黒歴史を生産してしまった日から一年が経ち、私たちは中学三年生になった。
そう、高校受験の年である。
◆
「いやだー!もうお家帰る!」
「図書室で騒ぐのは良くないよ立香」
あれから、普通の友人として立香とは接している。彼は仲の良い友達が多いからずっと一緒という訳ではなく、私も私で中学校に友達が増えているので、まあ、よく遊ぶけっこう仲の良い友達同士と言ったところだろうか。
「そろそろ休憩にしようそうしよう」
「まだ始めて二時間だよ?」
「十分長い!」
今はクラスの有志たちによる勉強会を行っているところだ。私は立香の勉強を見ている訳だが彼はめきめきと能力を伸ばしていくため、ついつい熱が入ってしまったようだ。めんご。
「そうだね、というかそろそろ帰る時間かもしれない、委員長?」
「そうね、そうしましょうか」
委員長が解散の号令を告げると、所々でうめき声が漏れだす。
「おー、疲れた…」
「お疲れ様」
つぶれた饅頭みたいになってしまった立香に、少々やりすぎてしまったかと反省する。
「…うん。今日はありがとう悠月。やっぱり教え方が分かりやすいから助かるよ」
「…どういたしまして」
ふふり。そうか、あれぐらいならまだ大丈夫なのか。
「でも、休憩はさせて…」
「ごめん」
帰り支度をしながら遠い未来に思いを馳せる。
私たちももう中学三年生。朧気ながらでも将来のことを考え始める時期だ。そういえば立香って学歴はどうなるのだろう?中卒?高校中退?その辺は
本編開始は2015年の夏。計算すると立香は高校二年生。そこからは怒涛のような人生が待っているわけだ。
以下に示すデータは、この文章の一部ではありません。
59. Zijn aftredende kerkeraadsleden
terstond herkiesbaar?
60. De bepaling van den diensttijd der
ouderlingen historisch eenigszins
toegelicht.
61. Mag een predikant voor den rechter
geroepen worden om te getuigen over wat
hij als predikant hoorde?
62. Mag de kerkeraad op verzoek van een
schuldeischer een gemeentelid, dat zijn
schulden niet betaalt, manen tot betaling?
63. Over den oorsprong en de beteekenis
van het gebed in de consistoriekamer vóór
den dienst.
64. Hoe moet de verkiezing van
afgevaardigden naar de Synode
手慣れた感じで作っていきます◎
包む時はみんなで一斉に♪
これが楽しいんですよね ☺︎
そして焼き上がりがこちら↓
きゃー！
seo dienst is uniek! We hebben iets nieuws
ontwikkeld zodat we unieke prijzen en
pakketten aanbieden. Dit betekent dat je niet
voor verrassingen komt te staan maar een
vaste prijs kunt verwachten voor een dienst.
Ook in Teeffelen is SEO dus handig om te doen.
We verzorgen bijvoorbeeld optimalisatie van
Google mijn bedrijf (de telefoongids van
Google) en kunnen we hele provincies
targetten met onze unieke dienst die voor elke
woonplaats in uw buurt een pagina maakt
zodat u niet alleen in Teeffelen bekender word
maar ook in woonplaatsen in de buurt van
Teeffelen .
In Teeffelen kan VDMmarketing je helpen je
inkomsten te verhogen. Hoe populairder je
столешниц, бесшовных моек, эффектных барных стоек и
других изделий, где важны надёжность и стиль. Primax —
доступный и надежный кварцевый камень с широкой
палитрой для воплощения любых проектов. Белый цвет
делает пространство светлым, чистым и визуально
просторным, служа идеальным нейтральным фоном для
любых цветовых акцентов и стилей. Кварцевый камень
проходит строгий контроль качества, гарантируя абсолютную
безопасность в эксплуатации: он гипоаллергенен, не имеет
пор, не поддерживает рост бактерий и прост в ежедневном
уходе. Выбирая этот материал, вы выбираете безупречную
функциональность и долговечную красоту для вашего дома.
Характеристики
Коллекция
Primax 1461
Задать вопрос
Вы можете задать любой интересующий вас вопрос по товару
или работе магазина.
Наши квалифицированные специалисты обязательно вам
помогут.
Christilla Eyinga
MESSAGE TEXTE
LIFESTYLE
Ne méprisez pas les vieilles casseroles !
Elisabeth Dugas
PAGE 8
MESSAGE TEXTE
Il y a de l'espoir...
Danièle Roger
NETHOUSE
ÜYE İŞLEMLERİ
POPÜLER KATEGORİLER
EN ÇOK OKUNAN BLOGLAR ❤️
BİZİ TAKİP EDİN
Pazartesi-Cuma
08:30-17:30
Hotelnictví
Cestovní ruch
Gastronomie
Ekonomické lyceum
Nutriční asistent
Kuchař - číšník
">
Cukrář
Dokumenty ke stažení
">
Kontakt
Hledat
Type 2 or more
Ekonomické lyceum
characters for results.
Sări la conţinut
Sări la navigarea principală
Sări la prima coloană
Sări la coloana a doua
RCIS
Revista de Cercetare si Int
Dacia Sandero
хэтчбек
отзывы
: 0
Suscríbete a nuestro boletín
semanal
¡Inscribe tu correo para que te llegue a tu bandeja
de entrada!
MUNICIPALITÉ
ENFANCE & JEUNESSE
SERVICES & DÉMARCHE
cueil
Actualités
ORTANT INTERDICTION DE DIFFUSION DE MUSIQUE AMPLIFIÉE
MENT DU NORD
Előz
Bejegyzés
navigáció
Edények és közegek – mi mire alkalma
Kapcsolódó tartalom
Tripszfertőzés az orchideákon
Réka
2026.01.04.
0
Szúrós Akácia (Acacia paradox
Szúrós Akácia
その時が来たら私にできることはもうなにもない。魔術を使えない、武術を習っている訳でもない。そもそもカルデアに入ることもできないだろうし。
だから、今のうちに一杯助けてあげよう。
やりたいことをやらせてあげよう。
やりたくないこともやらせてあげよう。
その時までに、一杯思い出を作ってあげよう。
彼の旅路に祝福があるように。
この世界でもっと生きていたいと思えるように。
一度きりの青春に、心残りができないように。
「帰ろう、立香」
「うぃっす」
例え世界と共に燃え尽きたとしても、
私はあなたの幸福を願い続けよう。